Data is gold: the importance of recordings and labelling for AI-infused vision development
Recent publication by Andrew NG * (one of most renamed machine learning and education pioneers) highlights the importance of data for progress in AI. As he explains: “Unlike traditional software, which is powered by code, AI systems are built using both code (including models and algorithms) and data:
AI systems = Code (model/algorithm) + Data”
While historical approaches typically tried to improve the Code (either the model architecture or the algorithm), now we know that “for many practical applications, it’s more effective instead to focus on improving the Data”. Generate bigger and better databases is often the most straightforward way to boost AI results. The so-called “data-centric AI development” is gaining ground. For those who, as we at Sadako technologies, are devoted to generating Neural Networks for vision applications, building high-quality datasets, repeatable and systematic, to ensure excellent, consistent flow of data throughout all stages of a project is a key activity.

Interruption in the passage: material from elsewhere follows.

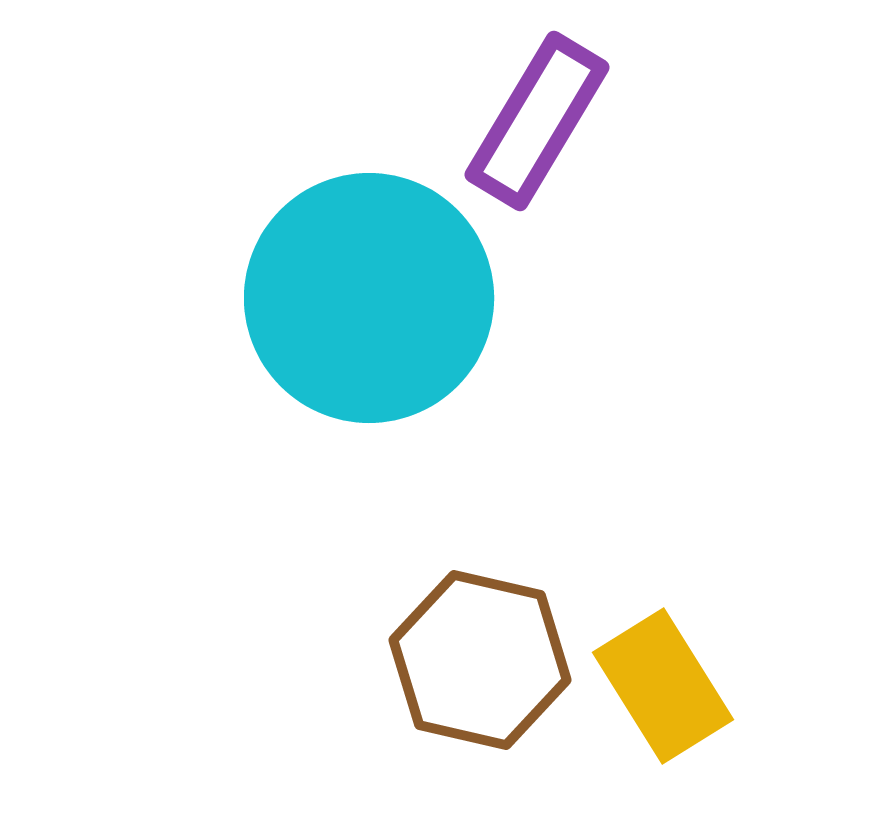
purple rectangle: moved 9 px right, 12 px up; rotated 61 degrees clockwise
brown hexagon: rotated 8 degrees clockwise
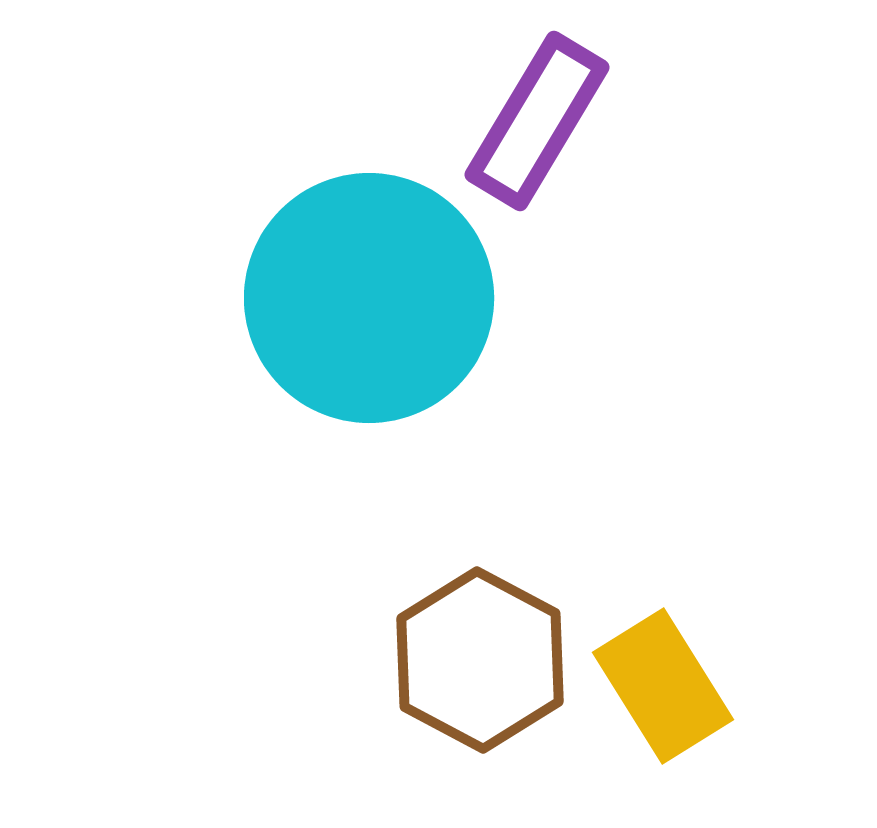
brown hexagon: rotated 15 degrees clockwise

Our data generation process has two main steps: the image acquisition and the image labelling. We have carefully taken care of both for the development of the vision systems in the HR-Recycler project, that need to recognize WEEE objects and its components, and human motion and gestures. For image acquisition, we have prepared and performed the following recording campaigns (last one is still ongoing):
-Campaign 1 (organized with CERTH in Ecoreset’s premises)
Figure 1: Images from the July 2019 classification recordings in Ecoreset (left and centre camera)
– Campaign 2 (organized with CERTH in Ecoreset’s premises)
Figure 2: Images from the September 2019 classification recordings in Ecorest
– Campaign 3
Figure 3: Images from the December 2019 classification recordings in Indumetal
Figure 4: Sample images from the December 2019 Indumetal recordings. Time increases in the right-hand direction.
– Campaign 4
Figure 5: Sample images from the March 2020 recordings at Sadako’s premises.
- Campaign 5
Figure 6: Sample images from the June 2021 recordings at Indumetal’s premises.
Special attention was taken to the choice of hardware, as well as replicating environmental conditions (background, lighting) as close as possible to those found in operation. For human motion detection datasets, a special attention has been given to possible gender o race bias in the data collection that could harm the neural network operational performance.
On the labelling side, our internal labelling team, one of most skilled and experienced image labelling teams in the waste domain, with the help of own proprietary labelling tools, has fulfilled the task to generate multiple homogeneous high-quality annotations for the different categories established in WEEE objects and in human motion and gestures.
Accurate recordings and excellent labelling guarantee a smooth algorithm production and is critical for the system to work properly.